# THE TASK
Set down each entry exactly as given; pictures should not appear in the copy.

# RECORDS SUPPLIED

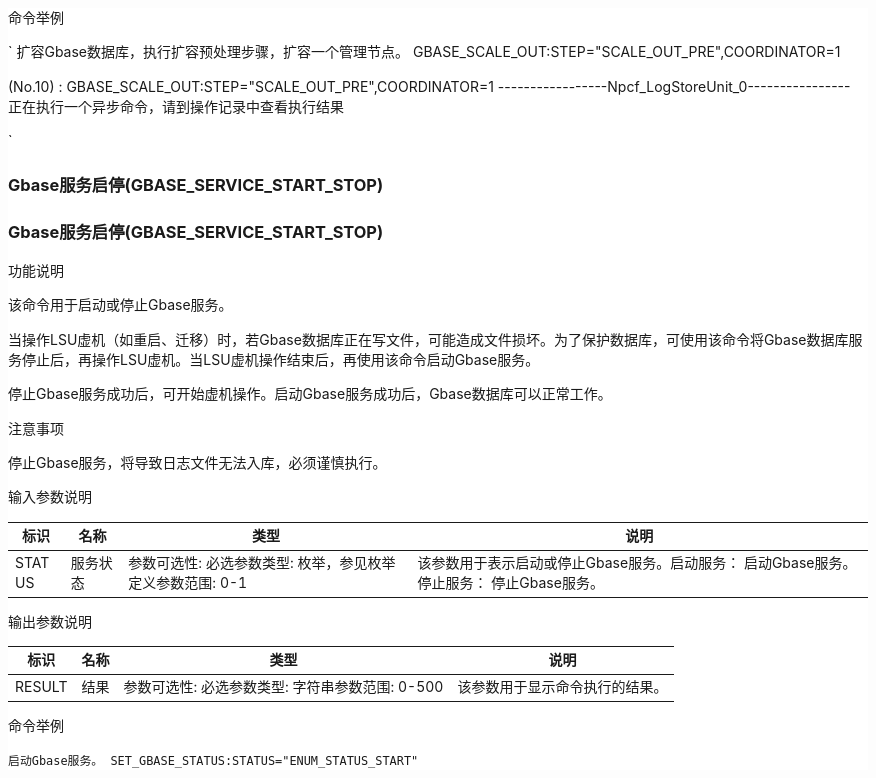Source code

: 


[](None)命令举例 


`
扩容Gbase数据库，执行扩容预处理步骤，扩容一个管理节点。
GBASE_SCALE_OUT:STEP="SCALE_OUT_PRE",COORDINATOR=1

(No.10) : GBASE_SCALE_OUT:STEP="SCALE_OUT_PRE",COORDINATOR=1
-----------------Npcf_LogStoreUnit_0----------------
正在执行一个异步命令，请到操作记录中查看执行结果

` 


### Gbase服务启停(GBASE_SERVICE_START_STOP) 
### Gbase服务启停(GBASE_SERVICE_START_STOP) 


[](None)功能说明 

该命令用于启动或停止Gbase服务。 

当操作LSU虚机（如重启、迁移）时，若Gbase数据库正在写文件，可能造成文件损坏。为了保护数据库，可使用该命令将Gbase数据库服务停止后，再操作LSU虚机。当LSU虚机操作结束后，再使用该命令启动Gbase服务。 

停止Gbase服务成功后，可开始虚机操作。启动Gbase服务成功后，Gbase数据库可以正常工作。 


[](None)注意事项 

停止Gbase服务，将导致日志文件无法入库，必须谨慎执行。 


[](None)输入参数说明 


[](None)标识|名称|类型|说明
---|---|---|---
STATUS|服务状态|参数可选性: 必选参数类型: 枚举，参见枚举定义参数范围: 0-1|该参数用于表示启动或停止Gbase服务。启动服务： 启动Gbase服务。停止服务： 停止Gbase服务。




[](None)输出参数说明 


[](None)标识|名称|类型|说明
---|---|---|---
RESULT|结果|参数可选性: 必选参数类型: 字符串参数范围: 0-500|该参数用于显示命令执行的结果。




[](None)命令举例 


`
启动Gbase服务。
SET_GBASE_STATUS:STATUS="ENUM_STATUS_START"
`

# ANSWER FOR THE TASK
Source code

: 


[](None)命令举例 


`
扩容Gbase数据库，执行扩容预处理步骤，扩容一个管理节点。
GBASE_SCALE_OUT:STEP="SCALE_OUT_PRE",COORDINATOR=1

(No.10) : GBASE_SCALE_OUT:STEP="SCALE_OUT_PRE",COORDINATOR=1
-----------------Npcf_LogStoreUnit_0----------------
正在执行一个异步命令，请到操作记录中查看执行结果

` 


### Gbase服务启停(GBASE_SERVICE_START_STOP) 
### Gbase服务启停(GBASE_SERVICE_START_STOP) 


[](None)功能说明 

该命令用于启动或停止Gbase服务。 

当操作LSU虚机（如重启、迁移）时，若Gbase数据库正在写文件，可能造成文件损坏。为了保护数据库，可使用该命令将Gbase数据库服务停止后，再操作LSU虚机。当LSU虚机操作结束后，再使用该命令启动Gbase服务。 

停止Gbase服务成功后，可开始虚机操作。启动Gbase服务成功后，Gbase数据库可以正常工作。 


[](None)注意事项 

停止Gbase服务，将导致日志文件无法入库，必须谨慎执行。 


[](None)输入参数说明 


[](None)标识|名称|类型|说明
---|---|---|---
STATUS|服务状态|参数可选性: 必选参数类型: 枚举，参见枚举定义参数范围: 0-1|该参数用于表示启动或停止Gbase服务。启动服务： 启动Gbase服务。停止服务： 停止Gbase服务。




[](None)输出参数说明 


[](None)标识|名称|类型|说明
---|---|---|---
RESULT|结果|参数可选性: 必选参数类型: 字符串参数范围: 0-500|该参数用于显示命令执行的结果。




[](None)命令举例 


`
启动Gbase服务。
SET_GBASE_STATUS:STATUS="ENUM_STATUS_START"
`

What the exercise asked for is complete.